For all the considerable hand-wringing about how the league’s trade math has become high-level calculus — and how straying into either of the NBA’s luxury tax aprons would seriously curtail teams’ ability to make deals — there was no shortage of action before the Feb. 6 trade buzzer. It appears front offices leaguewide are just getting more resourceful. Trickier even.. “Teams need to make trades,” said one Eastern Conference executive. “It’s just all going to be more complex. The NBA activated something much bigger.”

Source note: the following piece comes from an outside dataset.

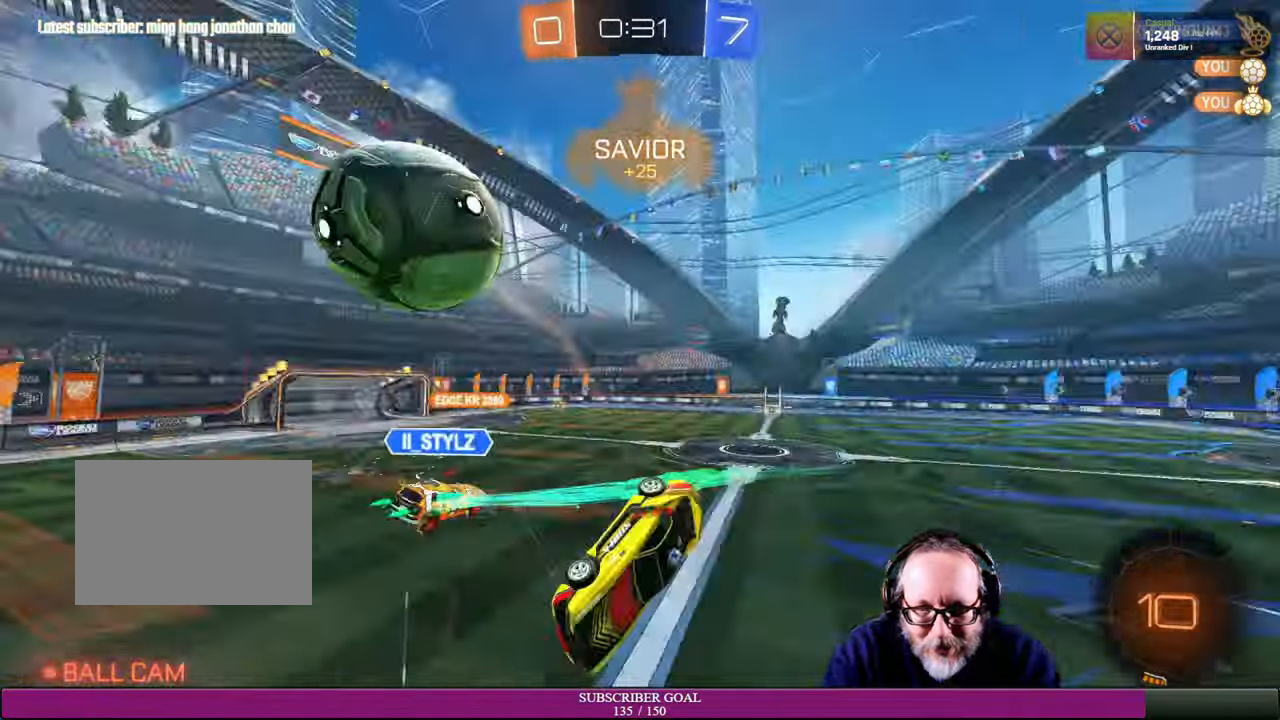
{"dt_ms": 500, "buttons": [], "left_stick": "center", "right_stick": "center", "events": [[117, "left_stick", "up-left"], [250, "R2", "up"], [367, "left_stick", "center"]]}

One general manager told me that, in conjunction with the rise in the multi-team trades, we can likely expect to see a greater number of draft picks being added to trades to help facilitate activity. The in-season trade business we just witnessed featured plenty of second-round picks changing hands, both as a form of currency when teams can successfully keep first-round draft pick compensation off the table … but also to satisfy the NBA’s “touching” rules. All teams involved in a multi-team construction are required to send out something or acquire something — either player, pick, cash, or draft rights — with at least two of the other teams involved in the transaction.